(Collected data entries)

# # #

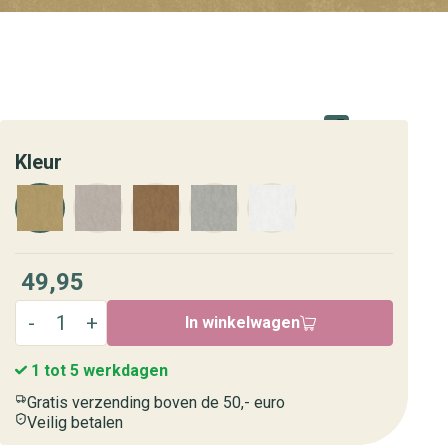
Kleur
49,95
In winkelwagen
1 tot 5 werkdagen
Gratis verzending boven de 50,- euro
Veilig betalen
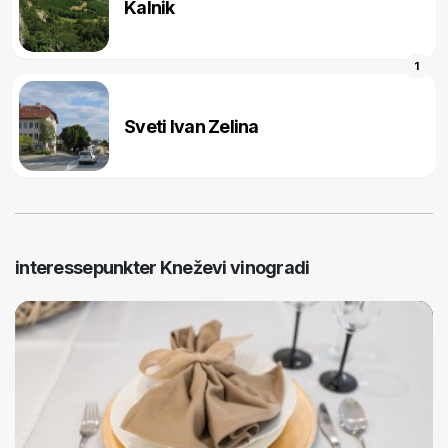
Kalnik
1
Sveti Ivan Zelina
interessepunkter Kneževi vinogradi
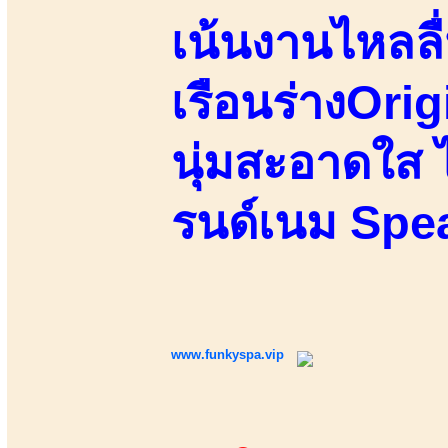
เน้นงานไหลล
เรือนร่างOri
นุ่มสะอาดใส 
รนด์เนม Spe
www.funkyspa.vip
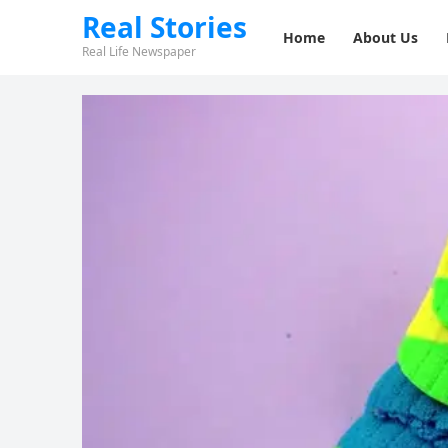
Real Stories
Home
About Us
Real Life Newspaper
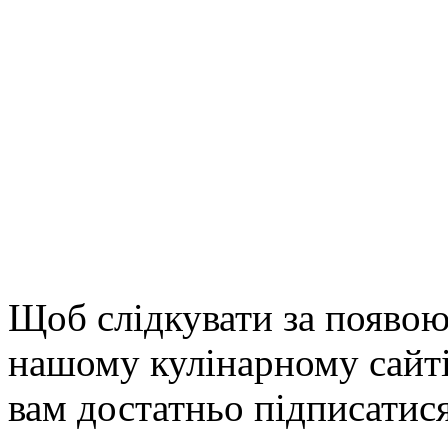
Щоб слідкувати за появою
нашому кулінарному сайті
вам достатньо підписатис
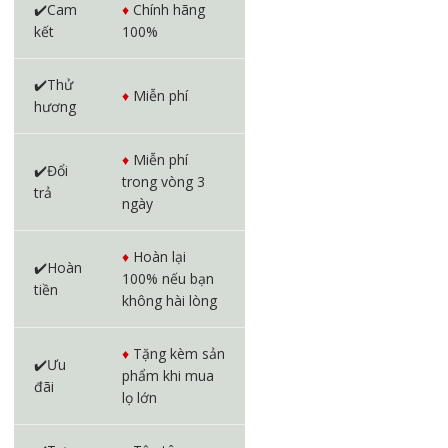
✔️Cam
♦️
Chính hãng
kết
100%
✔️Thử
♦️
Miễn phí
hương
♦️
Miễn phí
✔️Đổi
trong vòng 3
trả
ngày
♦️
Hoàn lại
✔️Hoàn
100% nếu bạn
tiền
không hài lòng
♦️
Tặng kèm sản
✔️Ưu
phẩm khi mua
đãi
lọ lớn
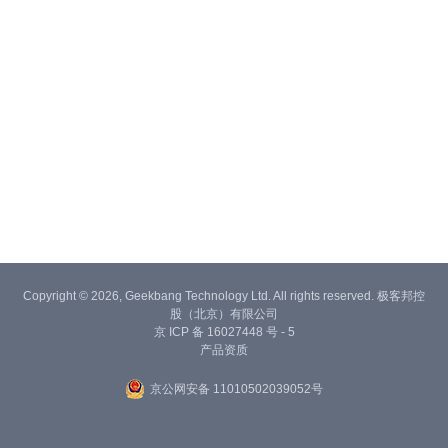
Copyright © 2026, Geekbang Technology Ltd. All rights reserved. 极客邦控
股（北京）有限公司
京 ICP 备 16027448 号 - 5
产品资质
京公网安备 11010502039052号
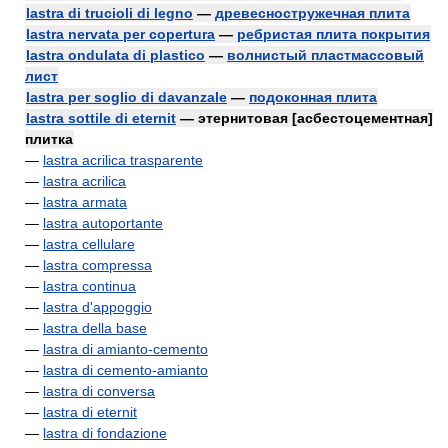
lastra di trucioli di legno
—
древесностружечная плита
lastra nervata per copertura
—
ребристая плита покрытия
lastra ondulata di plastico
—
волнистый пластмассовый
лист
lastra per soglio di davanzale
—
подоконная плита
lastra sottile di eternit
— этернитовая [асбестоцементная]
плитка
—
lastra acrilica trasparente
—
lastra acrilica
—
lastra armata
—
lastra autoportante
—
lastra cellulare
—
lastra compressa
—
lastra continua
—
lastra d'appoggio
—
lastra della base
—
lastra di amianto-cemento
—
lastra di cemento-amianto
—
lastra di conversa
—
lastra di eternit
—
lastra di fondazione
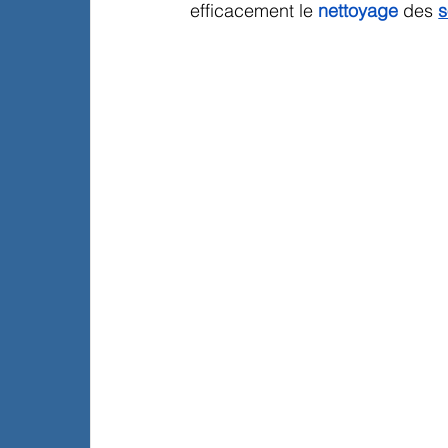
efficacement le 
nettoyage
 des 
s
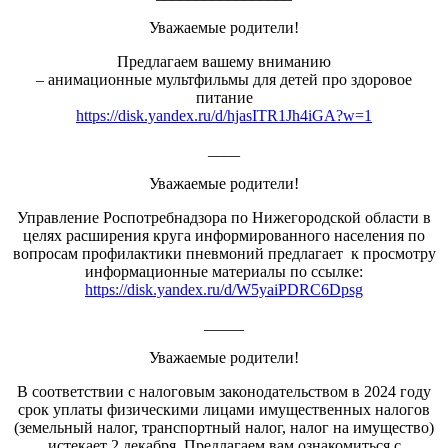
Уважаемые родители!
Предлагаем вашему вниманию
– анимационные мультфильмы для детей про здоровое
питание
https://disk.yandex.ru/d/hjasITR1Jh4iGA?w=1
____
Уважаемые родители!
Управление Роспотребнадзора по Нижегородской области в
целях расширения круга информированного населения по
вопросам профилактики пневмоний предлагает к просмотру
информационные материалы по ссылке:
https://disk.yandex.ru/d/W5yaiPDRC6Dpsg
_____
Уважаемые родители!
В соответствии с налоговым законодательством в 2024 году
срок уплаты физическими лицами имущественных налогов
(земельный налог, транспортный налог, налог на имущество)
истекает 2 декабря. Предлагаем вам ознакомиться с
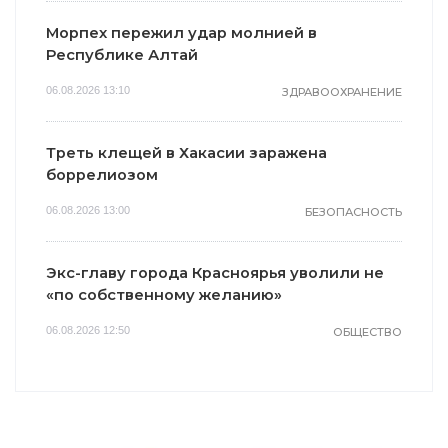
Морпех пережил удар молнией в
Республике Алтай
06.08.2026 13:10
ЗДРАВООХРАНЕНИЕ
Треть клещей в Хакасии заражена
боррелиозом
06.08.2026 13:00
БЕЗОПАСНОСТЬ
Экс-главу города Красноярья уволили не
«по собственному желанию»
06.08.2026 12:50
ОБЩЕСТВО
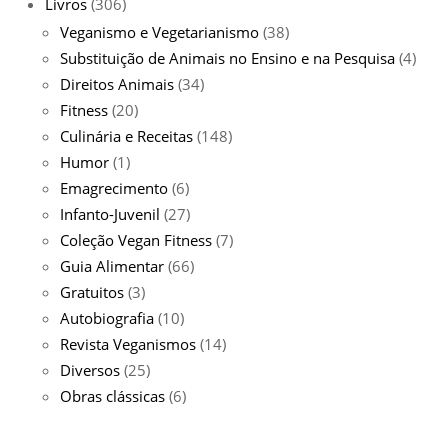
Livros
(306)
Veganismo e Vegetarianismo
(38)
Substituição de Animais no Ensino e na Pesquisa
(4)
Direitos Animais
(34)
Fitness
(20)
Culinária e Receitas
(148)
Humor
(1)
Emagrecimento
(6)
Infanto-Juvenil
(27)
Coleção Vegan Fitness
(7)
Guia Alimentar
(66)
Gratuitos
(3)
Autobiografia
(10)
Revista Veganismos
(14)
Diversos
(25)
Obras clássicas
(6)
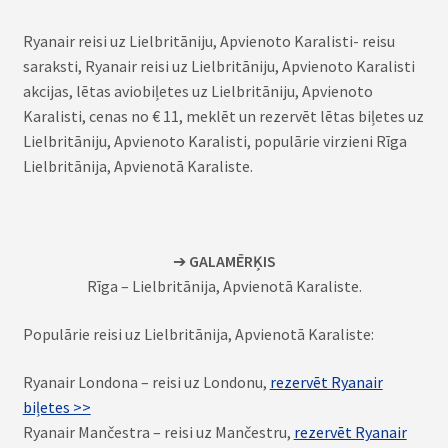
Ryanair reisi uz Lielbritāniju, Apvienoto Karalisti- reisu
saraksti, Ryanair reisi uz Lielbritāniju, Apvienoto Karalisti
akcijas, lētas aviobiļetes uz Lielbritāniju, Apvienoto
Karalisti, cenas no € 11, meklēt un rezervēt lētas biļetes uz
Lielbritāniju, Apvienoto Karalisti, populārie virzieni Rīga
Lielbritānija, Apvienotā Karaliste.
➔
GALAMĒRĶIS
Rīga – Lielbritānija, Apvienotā Karaliste.
Populārie reisi uz Lielbritānija, Apvienotā Karaliste:
Ryanair Londona – reisi uz Londonu,
rezervēt Ryanair
biļetes >>
Ryanair Mančestra – reisi uz Mančestru,
rezervēt Ryanair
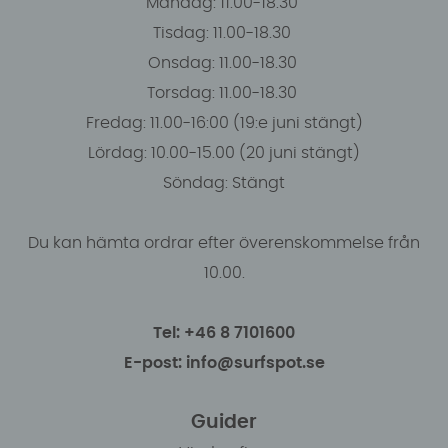
Måndag: 11.00-18.30
Tisdag: 11.00-18.30
Onsdag: 11.00-18.30
Torsdag: 11.00-18.30
Fredag: 11.00-16:00 (19:e juni stängt)
Lördag: 10.00-15.00 (20 juni stängt)
Söndag: Stängt
Du kan hämta ordrar efter överenskommelse från
10.00.
Tel: +46 8 7101600
E-post: info@surfspot.se
Guider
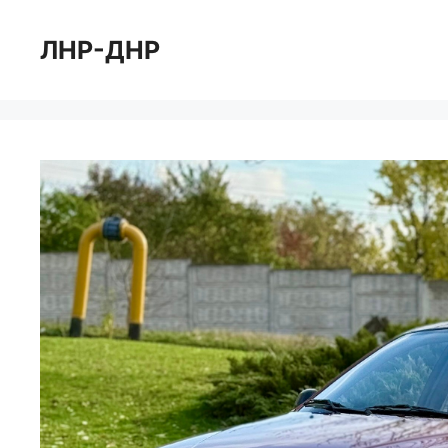
Перейти
к
ЛНР-ДНР
содержимому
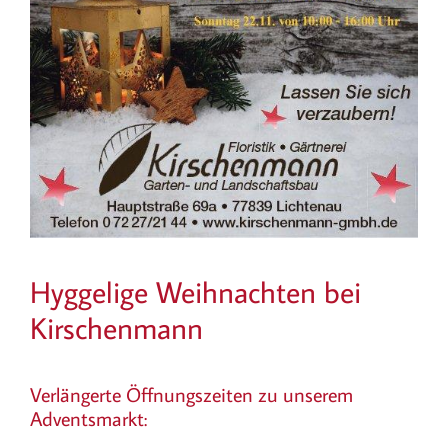
Hyggelige Weihnachten bei
Kirschenmann
Verlängerte Öffnungszeiten zu unserem
Adventsmarkt:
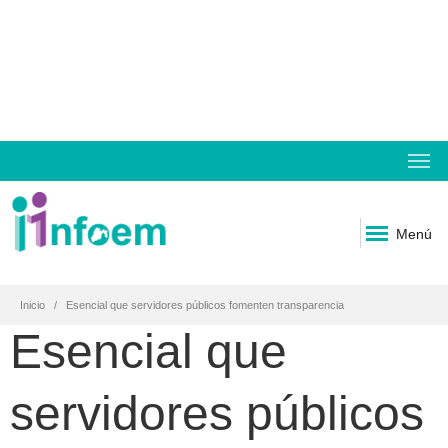
Menú
Inicio
Esencial que servidores públicos fomenten transparencia
Esencial que
servidores públicos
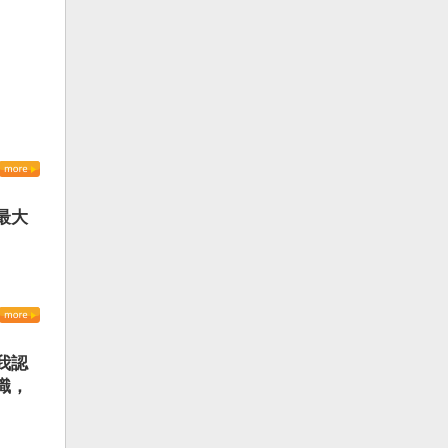
最大
我認
識，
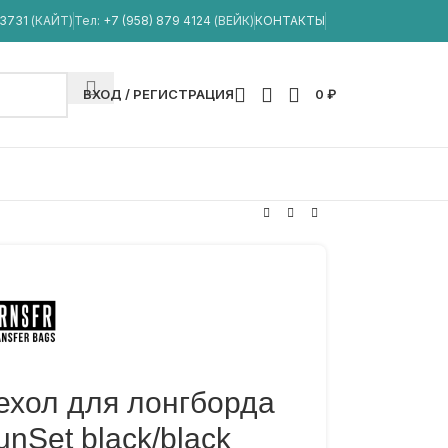
33731
(КАЙТ)
Тел:
+7 (958) 879 4124
(ВЕЙК)
КОНТАКТЫ
ВХОД / РЕГИСТРАЦИЯ
0
₽
ехол для лонгборда
unSet black/black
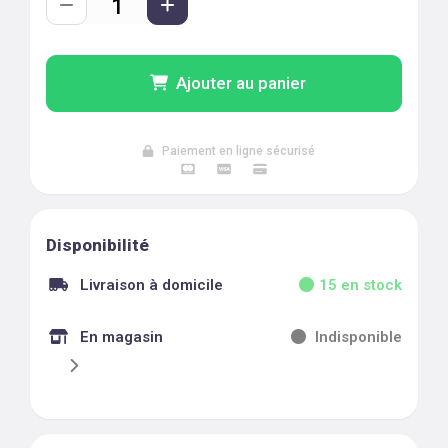
Ajouter au panier
Paiement en ligne sécurisé
Disponibilité
Livraison à domicile
15
en stock
En magasin
Indisponible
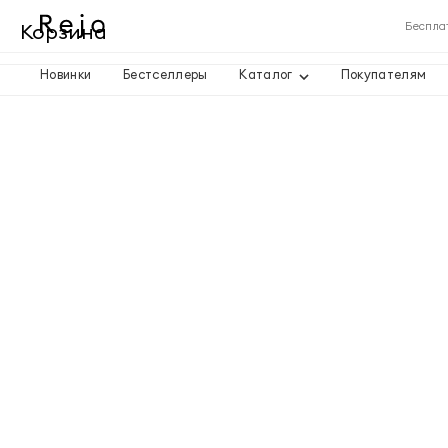
Корзина
Беспла
Новинки
Бестселлеры
Каталог
Покупателям
Корзина пуста
Товары
Доставка
Итого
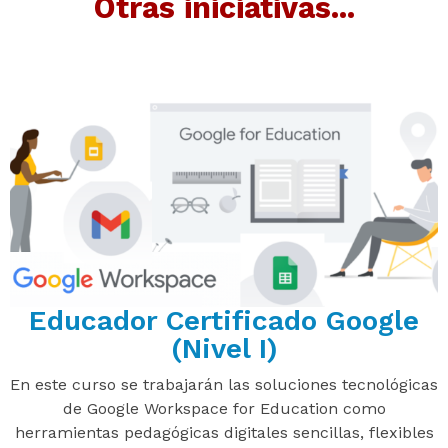
Otras iniciativas...
Educador Certificado Google
(Nivel I)
En este curso se trabajarán las soluciones tecnológicas
de Google Workspace for Education como
herramientas pedagógicas digitales sencillas, flexibles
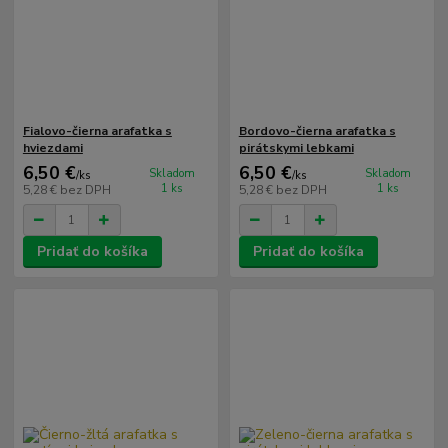
Fialovo-čierna arafatka s
Bordovo-čierna arafatka s
hviezdami
pirátskymi lebkami
6,50 €
6,50 €
Skladom
Skladom
/
ks
/
ks
1 ks
1 ks
5,28 €
bez DPH
5,28 €
bez DPH
Pridať do košíka
Pridať do košíka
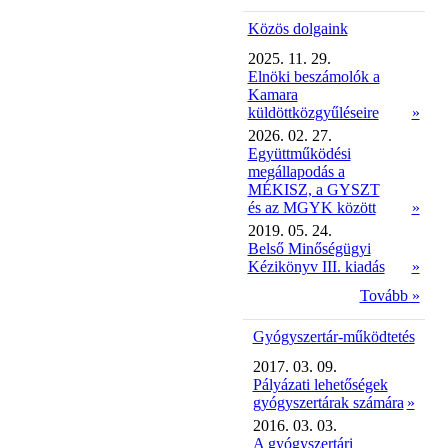
Közös dolgaink
2025. 11. 29.
Elnöki beszámolók a
Kamara
küldöttközgyűléseire
»
2026. 02. 27.
Együttműködési
megállapodás a
MÉKISZ, a GYSZT
és az MGYK között
»
2019. 05. 24.
Belső Minőségügyi
Kézikönyv III. kiadás
»
Tovább »
Gyógyszertár-működtetés
2017. 03. 09.
Pályázati lehetőségek
gyógyszertárak számára
»
2016. 03. 03.
A gyógyszertári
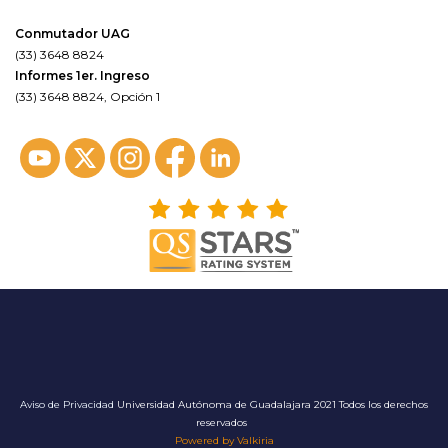
Conmutador UAG
(33) 3648 8824
Informes 1er. Ingreso
(33) 3648 8824, Opción 1
Aviso de Privacidad
Universidad Autónoma de Guadalajara 2021 Todos los derechos
reservados
Powered by Valkiria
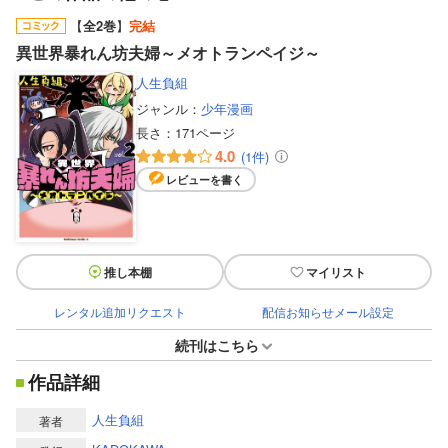
【
全2巻
】
完結
異世界暴れん坊夫婦～メオトランペイジ～
人生負組
ジャンル：
少年漫画
長さ：
171ページ
4.0
(1件)
レビューを書く
推し本棚
マイリスト
レンタル追加リクエスト
配信お知らせメール設定
続刊はこちら
作品詳細
人生負組
著者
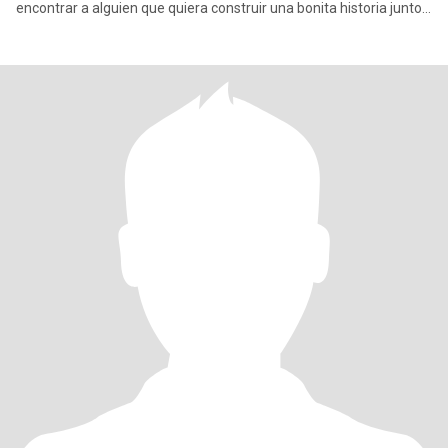
encontrar a alguien que quiera construir una bonita historia juntos
y que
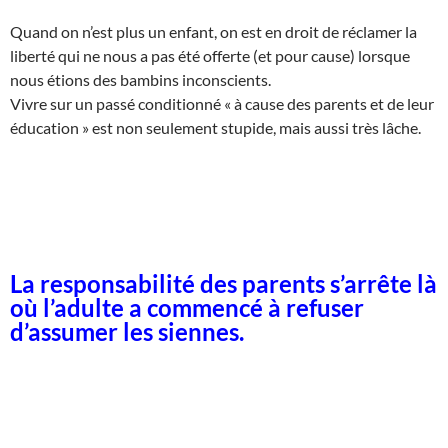
Quand on n’est plus un enfant, on est en droit de réclamer la
liberté qui ne nous a pas été offerte (et pour cause) lorsque
nous étions des bambins inconscients.
Vivre sur un passé conditionné « à cause des parents et de leur
éducation » est non seulement stupide, mais aussi très lâche.
La responsabilité des parents s’arrête là
où l’adulte a commencé à refuser
d’assumer les siennes.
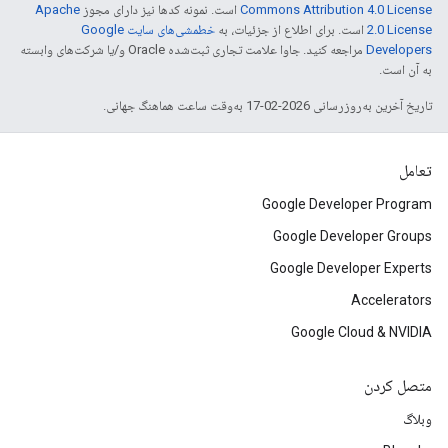
Commons Attribution 4.0 License
است. نمونه کدها نیز دارای مجوز
Apache
2.0 License
است. برای اطلاع از جزئیات، به
خطمشی‌های سایت Google
Developers‏
مراجعه کنید. جاوا علامت تجاری ثبت‌شده Oracle و/یا شرکت‌های وابسته
به آن است.
تاریخ آخرین به‌روزرسانی 2026-02-17 به‌وقت ساعت هماهنگ جهانی.
تعامل
Google Developer Program
Google Developer Groups
Google Developer Experts
Accelerators
Google Cloud & NVIDIA
متصل کردن
وبلاگ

# # #

§ Instructions to follow
Go to the line above holding "lastra di fondazione", then copy exactly each line down to and including the one holding "В соответствии с", leaving pictures out.

§ Completed exercise
lastra di fondazione
efficacement le 
nettoyage
 des 
s
Уважаемые родители!
Предлагаем вашему вниманию
– анимационные мультфильмы для детей про здоровое
питание
https://disk.yandex.ru/d/hjasITR1Jh4iGA?w=1
____
Уважаемые родители!
Управление Роспотребнадзора по Нижегородской области в
целях расширения круга информированного населения по
вопросам профилактики пневмоний предлагает к просмотру
информационные материалы по ссылке:
https://disk.yandex.ru/d/W5yaiPDRC6Dpsg
_____
Уважаемые родители!
В соответствии с налоговым законодательством в 2024 году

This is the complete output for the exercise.